Anyway, I digress…read these stories, they will blow you away. I’m now determined to track down all her other stories and devour them as quickly as I can!!! You can get your own copy here.

4 comments

  1. Booksnob,what a lovely post. and blog — although i don't really let meyself read it because it would make me ache to read all kinds of things i don't have time to read. i'm so pleased you fell in love with Alice Munro. She is exquisite. Her work is so extraordinary in its simplicity, i think. And I tend to think of her as very Canadian — i think it's the reserve and the restraint and severity, but with a touch of humour or wryness. My own mother is the same as age as AM. And although she didn't grow up in rural Ontario, she grew up in rural NB. And like AM, some of her ancestors were Scottish. There were moments in reading AVFCR which resonated with me because they reminded me of things my mother would have said, or things she described about growing up. (That line early on about how it's important to "not call attention to yourself" gave me great pause.
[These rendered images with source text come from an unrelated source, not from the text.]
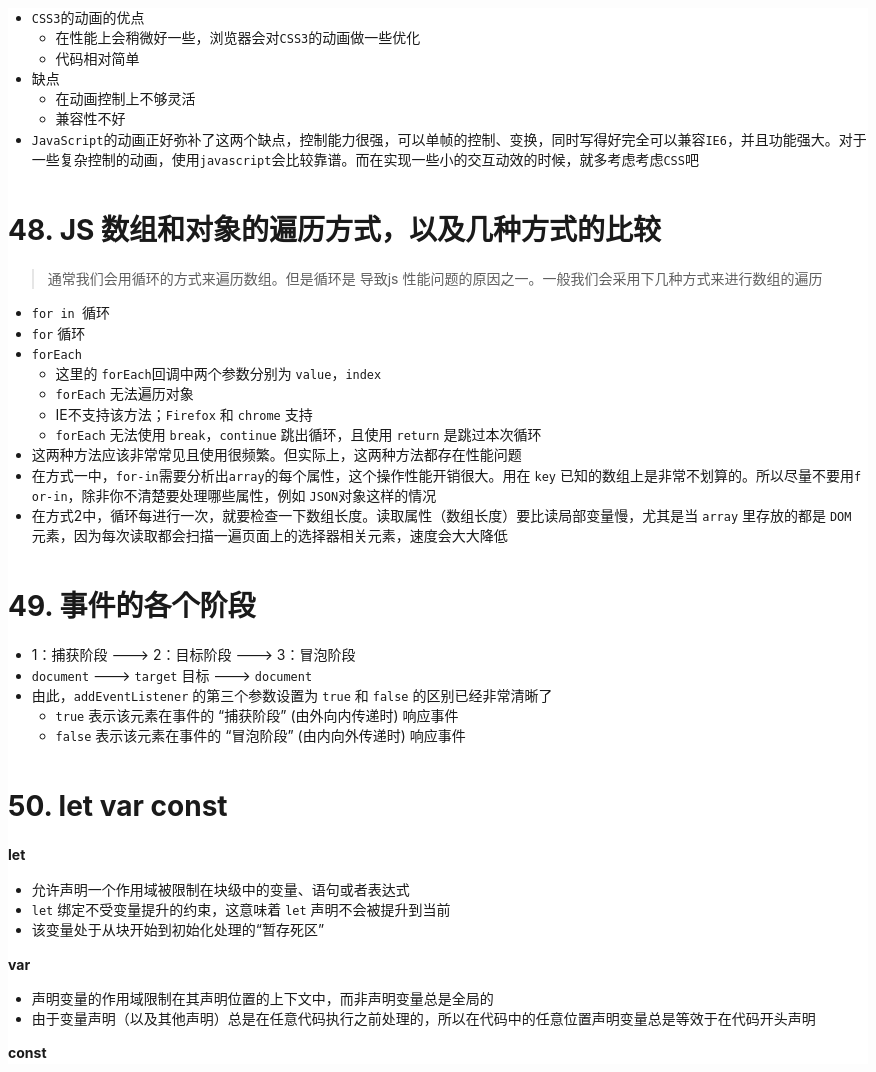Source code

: - `CSS3`的动画的优点
  - 在性能上会稍微好一些，浏览器会对`CSS3`的动画做一些优化
  - 代码相对简单
- 缺点
  - 在动画控制上不够灵活
  - 兼容性不好
- `JavaScript`的动画正好弥补了这两个缺点，控制能力很强，可以单帧的控制、变换，同时写得好完全可以兼容`IE6`，并且功能强大。对于一些复杂控制的动画，使用`javascript`会比较靠谱。而在实现一些小的交互动效的时候，就多考虑考虑`CSS`吧



# 48. JS 数组和对象的遍历方式，以及几种方式的比较

> 通常我们会用循环的方式来遍历数组。但是循环是 导致js 性能问题的原因之一。一般我们会采用下几种方式来进行数组的遍历

- `for in `循环
- `for` 循环
- `forEach`
  - 这里的 `forEach`回调中两个参数分别为 `value`，`index`
  - `forEach` 无法遍历对象
  - IE不支持该方法；`Firefox` 和 `chrome` 支持
  - `forEach` 无法使用 `break`，`continue` 跳出循环，且使用 `return` 是跳过本次循环
- 这两种方法应该非常常见且使用很频繁。但实际上，这两种方法都存在性能问题
- 在方式一中，`for-in`需要分析出`array`的每个属性，这个操作性能开销很大。用在 `key` 已知的数组上是非常不划算的。所以尽量不要用`for-in`，除非你不清楚要处理哪些属性，例如 `JSON`对象这样的情况
- 在方式2中，循环每进行一次，就要检查一下数组长度。读取属性（数组长度）要比读局部变量慢，尤其是当 `array` 里存放的都是 `DOM` 元素，因为每次读取都会扫描一遍页面上的选择器相关元素，速度会大大降低



# 49. 事件的各个阶段

- 1：捕获阶段 ---> 2：目标阶段 ---> 3：冒泡阶段
- `document`  --->  `target` 目标  --->  `document`
- 由此，`addEventListener` 的第三个参数设置为 `true` 和 `false` 的区别已经非常清晰了
  - `true` 表示该元素在事件的 “捕获阶段” (由外向内传递时) 响应事件
  - `false` 表示该元素在事件的 “冒泡阶段” (由内向外传递时) 响应事件



# 50. let var const

**let**

- 允许声明一个作用域被限制在块级中的变量、语句或者表达式
- `let` 绑定不受变量提升的约束，这意味着 `let` 声明不会被提升到当前
- 该变量处于从块开始到初始化处理的“暂存死区”

**var**

- 声明变量的作用域限制在其声明位置的上下文中，而非声明变量总是全局的
- 由于变量声明（以及其他声明）总是在任意代码执行之前处理的，所以在代码中的任意位置声明变量总是等效于在代码开头声明

**const**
I grew up hearing that!) And as someone who has moved away from her childhood home, i understand those conflicting feelings and desires you develop for and around it. Like you I loved it. the last story, I think, I found a touch disappointing. (The one about the crypt.) It seemed a bit more forced than the others. But she always leaves me feeling sad and satisfied. Elegaic is a wonderful description. Here's a cool article about AM by Margaret Atwood. http://www.guardian.co.uk/books/2008/oct/11/alice-munroMargot

  2. Thanks Margot! I'm so glad you loved it too..noone else in our book club did! Thank you for the article, it's really interesting. I'm so glad you came by, come back again! I promise not to tempt you! Mwa ha ha!

  3. I also keep hearing about Munro but I will definitely read something now.
    Speaking of Canadians – recently my book club discovered Robertson Davies and were enchanted by him. We couldn’t understand none of us ever heard of him when in Canada they read him in school.